* **DIRECTIONS**
1: Copy the Globus OAuth workflow text word for word, everything from "library(httr2)" down to "Auth Developer Guide.".
2: Please proceed with the Globus OAuth workflow write-up, picking up right after its final sentence.

[[ PAGE EXCERPT open ]]

Globus OAuth workflow
Update 29 October, 2024: Christine Hou has developed HuBMAPR; it is now available through Bioconductor. Globus functionality is in an unpublished GitHub package rglobus.
I have been exploring updates to the very preliminary HuBMAPR package. Some HuBMAP data is stored on Globus, and data access requires authentication. This is not something I have implemented before, or at least not in a more-or-less careful way.
The solution I ended up with uses httr2, as well as rjsoncons and dplyr for extracting and manipulating results.
library(httr2)
requireNamespace("rjsoncons")
requireNamespace("dplyr")
A key resource is the httr2 OAuth vignette. I also made extensive
use of the Globus Auth Developer Guide (especially section 1) and
eventually Globus documentation for the endpoint_search
API
endpoint.
Globus & R clients
The httr2 OAuth vignette indicates that I need to register a ‘client’ with Globus. Sounds intimidating, but actually it involves filling in a simple web page as described in section 1.1 of the Globus Auth Developer Guide.
The key steps in Globus are
- Create a ‘thick’ client
- Use
http://localhost/*
as the ‘Redirects’ field. - Copy the client UUID for use in R
The Globus client can be updated / deleted / renamed / etc., by visiting the ‘Settings’ portion of the Globus web interface.
The R client is defined with the name and UUID from Globus.
client <- oauth_client(
id = "66ab38b0-4eb9-4751-a474-21f463b9881d",
token_url = "https://auth.globus.org/v2/oauth2/token",
name = "HuBMAPR"
)
The trickiest part is
- Defining
token_url
, which is the address from which the token will eventually be retrieved. It is mentioned in section 1.2 step 4 of the Globus Auth Developer Guide, a little out-of-sequence compared to the R steps.
Following httr2’s OAuth suggestion, I used
oauth_flow_auth_code()

[[ PAGE EXCERPT closed ]]
[[ DATA EXTRACTS open ]]

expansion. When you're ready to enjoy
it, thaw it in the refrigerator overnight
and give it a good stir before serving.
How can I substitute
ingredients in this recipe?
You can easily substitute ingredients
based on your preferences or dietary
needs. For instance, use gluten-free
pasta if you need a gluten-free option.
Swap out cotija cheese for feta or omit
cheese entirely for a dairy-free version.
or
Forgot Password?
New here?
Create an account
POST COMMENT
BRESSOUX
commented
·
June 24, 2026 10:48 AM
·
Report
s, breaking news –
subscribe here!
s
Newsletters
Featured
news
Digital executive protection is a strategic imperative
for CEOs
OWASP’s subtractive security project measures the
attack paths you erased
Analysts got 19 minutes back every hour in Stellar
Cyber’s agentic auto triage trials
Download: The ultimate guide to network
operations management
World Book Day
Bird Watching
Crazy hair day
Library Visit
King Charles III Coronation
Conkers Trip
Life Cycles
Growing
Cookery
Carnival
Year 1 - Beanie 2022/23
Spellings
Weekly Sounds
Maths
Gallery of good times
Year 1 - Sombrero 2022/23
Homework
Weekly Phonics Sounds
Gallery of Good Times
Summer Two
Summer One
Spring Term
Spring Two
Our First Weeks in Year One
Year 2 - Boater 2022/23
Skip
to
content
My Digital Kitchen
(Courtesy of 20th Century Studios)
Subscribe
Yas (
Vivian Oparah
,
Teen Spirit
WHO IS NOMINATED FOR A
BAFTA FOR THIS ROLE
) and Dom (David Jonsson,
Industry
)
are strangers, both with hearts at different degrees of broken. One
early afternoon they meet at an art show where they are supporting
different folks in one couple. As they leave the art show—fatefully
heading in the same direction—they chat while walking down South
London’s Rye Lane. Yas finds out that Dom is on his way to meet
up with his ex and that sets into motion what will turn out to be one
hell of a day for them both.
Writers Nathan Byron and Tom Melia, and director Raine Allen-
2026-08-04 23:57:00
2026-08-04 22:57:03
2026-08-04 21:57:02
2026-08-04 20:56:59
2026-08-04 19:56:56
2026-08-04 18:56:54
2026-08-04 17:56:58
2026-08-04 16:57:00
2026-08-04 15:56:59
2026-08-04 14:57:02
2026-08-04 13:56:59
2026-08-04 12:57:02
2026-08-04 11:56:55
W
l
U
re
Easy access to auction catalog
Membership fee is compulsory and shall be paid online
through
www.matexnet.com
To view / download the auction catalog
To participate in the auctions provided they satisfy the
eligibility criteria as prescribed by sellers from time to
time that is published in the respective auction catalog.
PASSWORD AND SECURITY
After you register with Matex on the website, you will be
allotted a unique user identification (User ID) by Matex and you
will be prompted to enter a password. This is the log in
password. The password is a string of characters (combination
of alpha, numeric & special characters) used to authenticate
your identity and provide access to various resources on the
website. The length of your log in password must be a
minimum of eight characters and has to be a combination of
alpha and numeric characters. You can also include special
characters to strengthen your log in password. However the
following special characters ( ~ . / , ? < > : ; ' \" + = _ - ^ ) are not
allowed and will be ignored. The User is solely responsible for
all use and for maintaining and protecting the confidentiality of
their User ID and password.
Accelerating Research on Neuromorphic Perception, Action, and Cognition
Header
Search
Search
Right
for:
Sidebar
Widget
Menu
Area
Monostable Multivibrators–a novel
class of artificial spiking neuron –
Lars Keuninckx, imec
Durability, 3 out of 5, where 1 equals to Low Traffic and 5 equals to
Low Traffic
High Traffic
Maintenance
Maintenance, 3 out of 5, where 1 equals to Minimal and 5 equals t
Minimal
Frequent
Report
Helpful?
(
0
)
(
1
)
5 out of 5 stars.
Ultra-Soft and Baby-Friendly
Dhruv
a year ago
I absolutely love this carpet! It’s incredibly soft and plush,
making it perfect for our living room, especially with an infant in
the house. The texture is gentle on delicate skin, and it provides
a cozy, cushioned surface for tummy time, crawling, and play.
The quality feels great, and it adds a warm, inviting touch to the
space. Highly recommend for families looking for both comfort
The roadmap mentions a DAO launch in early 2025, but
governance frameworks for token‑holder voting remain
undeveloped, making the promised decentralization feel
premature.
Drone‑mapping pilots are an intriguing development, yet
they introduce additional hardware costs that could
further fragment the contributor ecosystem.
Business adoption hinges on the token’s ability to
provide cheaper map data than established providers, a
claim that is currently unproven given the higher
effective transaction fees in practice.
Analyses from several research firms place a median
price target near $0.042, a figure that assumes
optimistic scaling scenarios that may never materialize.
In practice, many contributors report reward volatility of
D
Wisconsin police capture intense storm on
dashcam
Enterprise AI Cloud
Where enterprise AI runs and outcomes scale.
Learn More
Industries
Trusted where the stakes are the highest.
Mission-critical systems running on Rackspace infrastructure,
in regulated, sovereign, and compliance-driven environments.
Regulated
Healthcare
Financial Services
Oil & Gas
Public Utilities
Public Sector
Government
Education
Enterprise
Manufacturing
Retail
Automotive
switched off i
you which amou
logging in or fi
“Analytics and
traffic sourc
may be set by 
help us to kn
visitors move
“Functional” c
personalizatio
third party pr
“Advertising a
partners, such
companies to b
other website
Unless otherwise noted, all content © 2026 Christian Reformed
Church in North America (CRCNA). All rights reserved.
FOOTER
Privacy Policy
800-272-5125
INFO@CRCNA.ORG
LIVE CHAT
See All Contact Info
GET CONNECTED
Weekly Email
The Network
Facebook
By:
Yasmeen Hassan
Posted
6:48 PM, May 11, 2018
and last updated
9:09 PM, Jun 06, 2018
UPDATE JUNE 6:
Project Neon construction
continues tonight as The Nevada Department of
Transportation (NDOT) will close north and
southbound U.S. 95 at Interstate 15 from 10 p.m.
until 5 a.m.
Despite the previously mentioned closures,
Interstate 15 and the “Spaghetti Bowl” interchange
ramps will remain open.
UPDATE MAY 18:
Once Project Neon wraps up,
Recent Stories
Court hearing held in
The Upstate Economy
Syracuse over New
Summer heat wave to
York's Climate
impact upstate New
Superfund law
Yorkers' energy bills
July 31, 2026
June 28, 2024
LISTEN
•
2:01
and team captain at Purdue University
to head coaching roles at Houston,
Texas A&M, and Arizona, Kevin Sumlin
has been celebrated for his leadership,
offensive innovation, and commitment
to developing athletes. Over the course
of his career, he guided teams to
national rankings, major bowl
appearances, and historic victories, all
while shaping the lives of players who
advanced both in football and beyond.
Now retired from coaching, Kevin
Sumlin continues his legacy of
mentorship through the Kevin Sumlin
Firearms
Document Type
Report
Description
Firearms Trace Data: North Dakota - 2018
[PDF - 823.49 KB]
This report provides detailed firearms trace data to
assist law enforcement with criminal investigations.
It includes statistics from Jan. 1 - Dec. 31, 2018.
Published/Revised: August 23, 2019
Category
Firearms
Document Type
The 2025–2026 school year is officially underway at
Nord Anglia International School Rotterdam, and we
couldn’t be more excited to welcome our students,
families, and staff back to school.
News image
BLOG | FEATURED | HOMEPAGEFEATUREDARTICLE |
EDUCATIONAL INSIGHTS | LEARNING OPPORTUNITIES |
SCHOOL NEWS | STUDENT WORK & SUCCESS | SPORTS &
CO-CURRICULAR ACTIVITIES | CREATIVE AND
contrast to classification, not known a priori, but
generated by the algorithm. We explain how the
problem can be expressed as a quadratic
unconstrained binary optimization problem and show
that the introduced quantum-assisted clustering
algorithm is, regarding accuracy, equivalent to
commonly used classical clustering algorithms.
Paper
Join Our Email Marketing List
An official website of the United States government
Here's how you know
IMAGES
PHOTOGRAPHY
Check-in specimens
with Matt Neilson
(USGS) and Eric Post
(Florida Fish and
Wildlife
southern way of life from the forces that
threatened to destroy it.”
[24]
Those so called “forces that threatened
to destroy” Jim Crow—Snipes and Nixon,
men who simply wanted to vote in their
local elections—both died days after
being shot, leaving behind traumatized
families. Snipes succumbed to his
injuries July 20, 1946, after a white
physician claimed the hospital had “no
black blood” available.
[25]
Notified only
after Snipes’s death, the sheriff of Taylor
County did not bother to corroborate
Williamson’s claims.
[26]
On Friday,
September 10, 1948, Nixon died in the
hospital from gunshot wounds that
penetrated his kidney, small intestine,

[[ DATA EXTRACTS closed ]]

* **ANSWERS TO THE EXERCISE**
1:
library(httr2)
requireNamespace("rjsoncons")
requireNamespace("dplyr")
A key resource is the httr2 OAuth vignette. I also made extensive
use of the Globus Auth Developer Guide (especially section 1) and
eventually Globus documentation for the endpoint_search
API
endpoint.
Globus & R clients
The httr2 OAuth vignette indicates that I need to register a ‘client’ with Globus. Sounds intimidating, but actually it involves filling in a simple web page as described in section 1.1 of the Globus Auth Developer Guide.

2:
to work through how to obtain a token. The
end result involves defining a redirect_uri
that includes a port;
I construct the URI as httr2 would.
redirect_uri <- paste0(oauth_redirect_uri(), httpuv::randomPort())
The authentication token is then obtained with
token <- oauth_flow_auth_code(
client = client,
auth_url = "https://auth.globus.org/v2/oauth2/authorize",
scope = paste(
"urn:globus:auth:scope:transfer.api.globus.org:all",
"offline_access"
),
redirect_uri = redirect_uri
)
The token looks promising
> token
<httr2_token>
token_type: Bearer
access_token: <REDACTED>
expires_at: 2024-06-21 16:34:58
refresh_token: <REDACTED>
scope: urn:globus:auth:scope:transfer.api.globus.org:all
resource_server: transfer.api.globus.org
state: 31pHfPBl7RJ3mA1_EXJ5Ra1-RlJ6l-GnmlY_3dvCfdE
Key steps include:
- Defining
auth_url
, which is given in section 1.2 step 1 - Defining
scope
, which I extracted from examples in section 1.2 of the Globus guide. I’m not sure entirely whetheroffline_access
is required for regular use; I believe it allows for the token to be refreshed if it expires. - Pass an explicit
redirect_uri
.
Initially I had the auth_url
incorrect, and Globus responded with a
404 ‘Service not available’ error.
The most tricky part was the redirect_uri
. oauth_flow_auth_code()
first invokes the auth_url
in the user’s browser, provindg a
callback address (i.e., the redirect_uri
). If the user authenticates
correctly, the redirect URI recieves credentials that can be used to
retrieve a token via the R client’s token_url
. The token_uri
is
then invoked with the requisite credentials, as well as redirect_uri
(I think as a way of validating that the same URI is being used both
during authentication and token request). The default httr2 flow uses
the redirect URI oauth_redirect_uri()
and port when
authenticating, but only the oauth_redirect_uri()
when requesting a
token. Globus complains with a ‘Mismatching redirect URI’ error, which
provided strong hints to the problem (once one understands the OAuth
workflow).
To figure out the redirect URI required inspecting the requests sent
by httr2, and this in turn required two different debugging
approaches. httr2 uses the base R function browseURL()
to open a
browser for authentication. To see the URL opened by the browser, I
used
trace(browseURL, quote(print(url)))
The token request uses httr2 internal functionality, and to see the details of this transaction I used
with_verbosity({
token <- oauth_flow_auth_code(
<...>
)
}, 2)
Adding an explict redirect_uri
including a port means that both
steps use the full URI.
The code so far shows that we can authenticate with Globus and retrieve a token which, in principle, can be used to access data requiring that we are authenticated.
Accessing a Globus endpoint
As simple proof of concept, I wanted to be able to find all Globus collections with ‘HuBMAP’ in their metadata. This can be accomplished via the Collection Search page on the Globus web site.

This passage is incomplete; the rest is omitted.